EXCERTO
********************

XII. A prova do referido facto resulta da conjugação do que ficou a constar do facto provado n.º 43 com o que foi dito por quem se encontrava no local após a queda do sinistrado, em particular tripulantes da embarcação SR32 da estação salva-vidas de Cascais, pessoas que, por se encontrarem no local do acidente, têm um conhecimento priveligiado quanto às condições climatéricas que se foram fazendo sentir entre o momento da queda (ocorrido às 00h47 – facto provado n.º 67) e o momento em que sinistrado foi recuperado da água (às 02h28 – facto provado n.º 111).

********************

EXCERTOS DOS REGISTOS
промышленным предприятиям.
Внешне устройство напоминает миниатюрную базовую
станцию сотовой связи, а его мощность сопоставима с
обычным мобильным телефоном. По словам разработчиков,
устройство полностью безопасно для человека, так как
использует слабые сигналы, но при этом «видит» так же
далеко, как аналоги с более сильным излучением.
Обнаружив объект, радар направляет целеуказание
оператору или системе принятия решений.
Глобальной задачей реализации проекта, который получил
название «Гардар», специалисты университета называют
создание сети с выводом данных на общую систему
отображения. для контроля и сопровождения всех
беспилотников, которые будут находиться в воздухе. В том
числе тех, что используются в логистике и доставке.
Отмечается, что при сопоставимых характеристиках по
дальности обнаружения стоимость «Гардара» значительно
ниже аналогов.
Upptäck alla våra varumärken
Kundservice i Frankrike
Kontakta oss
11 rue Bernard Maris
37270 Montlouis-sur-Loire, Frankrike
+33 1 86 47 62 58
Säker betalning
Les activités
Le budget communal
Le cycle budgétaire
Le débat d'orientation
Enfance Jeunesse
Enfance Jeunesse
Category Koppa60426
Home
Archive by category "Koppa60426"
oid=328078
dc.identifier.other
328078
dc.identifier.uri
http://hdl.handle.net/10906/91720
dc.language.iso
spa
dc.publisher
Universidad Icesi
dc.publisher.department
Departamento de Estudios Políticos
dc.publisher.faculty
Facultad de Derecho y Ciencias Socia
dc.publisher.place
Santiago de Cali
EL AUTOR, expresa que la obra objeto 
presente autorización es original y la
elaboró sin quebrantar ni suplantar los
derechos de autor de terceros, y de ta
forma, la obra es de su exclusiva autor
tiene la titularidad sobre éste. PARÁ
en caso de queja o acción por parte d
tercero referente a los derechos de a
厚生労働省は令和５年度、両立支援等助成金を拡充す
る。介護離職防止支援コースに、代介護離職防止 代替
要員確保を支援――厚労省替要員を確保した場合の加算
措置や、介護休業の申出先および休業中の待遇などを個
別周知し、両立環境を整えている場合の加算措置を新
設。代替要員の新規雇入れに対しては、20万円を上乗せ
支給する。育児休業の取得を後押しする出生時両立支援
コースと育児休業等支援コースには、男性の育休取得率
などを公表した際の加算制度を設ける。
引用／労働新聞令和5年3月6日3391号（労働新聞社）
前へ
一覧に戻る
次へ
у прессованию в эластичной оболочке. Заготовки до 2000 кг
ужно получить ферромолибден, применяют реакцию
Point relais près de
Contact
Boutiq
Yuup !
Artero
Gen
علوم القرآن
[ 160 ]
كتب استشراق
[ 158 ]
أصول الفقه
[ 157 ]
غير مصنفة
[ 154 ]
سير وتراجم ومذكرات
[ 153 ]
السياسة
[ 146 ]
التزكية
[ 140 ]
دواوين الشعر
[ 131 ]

********************

TAREFAS A REALIZAR
- A) De acordo com o excerto, a que horas ocorreu a queda do sinistrado?
- B) Transcreva fielmente o trecho dos registos que começa no seu início e termina na linha que contém "специалисты университета называют", incluindo ambas as extremidades.

RESPOSTAS POR TAREFA
- A) Às 00h47.

- B)
промышленным предприятиям.
Внешне устройство напоминает миниатюрную базовую
станцию сотовой связи, а его мощность сопоставима с
обычным мобильным телефоном. По словам разработчиков,
устройство полностью безопасно для человека, так как
использует слабые сигналы, но при этом «видит» так же
далеко, как аналоги с более сильным излучением.
Обнаружив объект, радар направляет целеуказание
оператору или системе принятия решений.
Глобальной задачей реализации проекта, который получил
название «Гардар», специалисты университета называют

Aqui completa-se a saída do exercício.